My rating: 5 of 5 stars
I had been hearing about this book everywhere and knew the movie was coming out soon (just came our Friday) so hurried and got on the wait list at my local library. After waiting a few months, it was finally my turn!
The Hate U Give is the story of Starr, a young African American teenager caught between two worlds. One night, her and her friend Khalil are stopped by a police officer. Khalil is shot in the back three times by the police officer and killed. The police officer claims he was reaching for a gun (which turned out to be a hairbrush). Meanwhile, Starr attends a mostly white school and her parents encourage her to keep her involvement in the shooting private. But her world starts to crumble when her mostly white friends begin talking about Khalil’s death, unaware that he was her friend.

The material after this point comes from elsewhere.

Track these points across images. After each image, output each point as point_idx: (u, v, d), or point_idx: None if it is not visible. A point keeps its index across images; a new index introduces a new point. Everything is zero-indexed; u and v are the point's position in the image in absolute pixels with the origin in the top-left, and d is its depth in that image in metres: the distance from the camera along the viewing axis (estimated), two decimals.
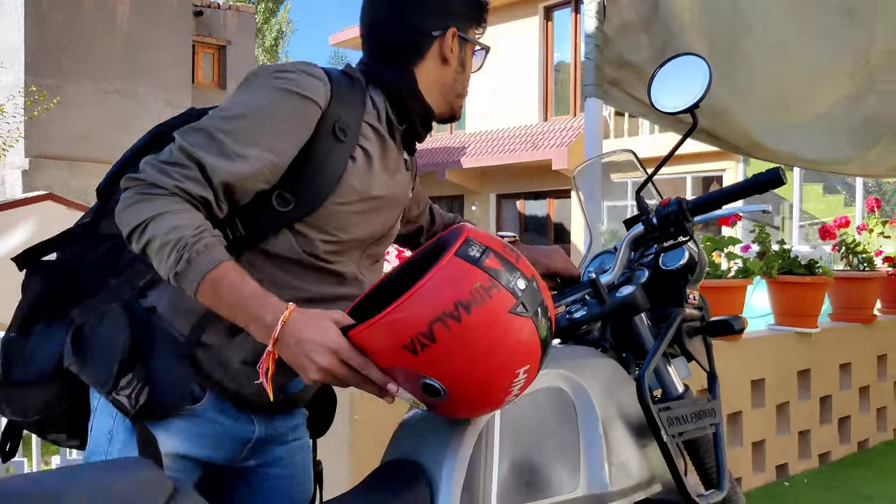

Unfortunately, this story is not unique. But, seeing the story through the eyes of a young, African American girl was unique for me. Having grown up in a white, middle class family in suburbia, I’ve never experienced some of the struggles Starr lives with on a daily basis: the drive by shootings, the drugs, the gangs. But this book transported me into Starr’s world and gave me a glimpse into her life.
Books like this are always thought provoking and give new perspective to heated social issues. It makes you think about how the media and justice system portray the victim in relation to the perpetrator. In police brutality cases, the media can frequently portray the officer as the victim and we often lose sight of the true victim – the African American men and women who have lost their lives.
This book reminded me very much of Beartown but with a different underlying social topic. While Beartown discussed issues of rape and sexual assault, The Hate U Give focused on police brutality. But the underlying theme in both books is how the community responds following the incident and people begin to take sides, further perpetuating the divide.
I should also mention that the audiobook is fantastic. It was one of those audiobooks where you feel like you’re listening to a movie. And I could absolutely feel and hear Starr’s struggle and strife. Incredible narrator.
I think this would make a great discussion book for a book club meeting, especially those clubs looking for something told from the perspective of a person of color. I cannot wait to see the movie.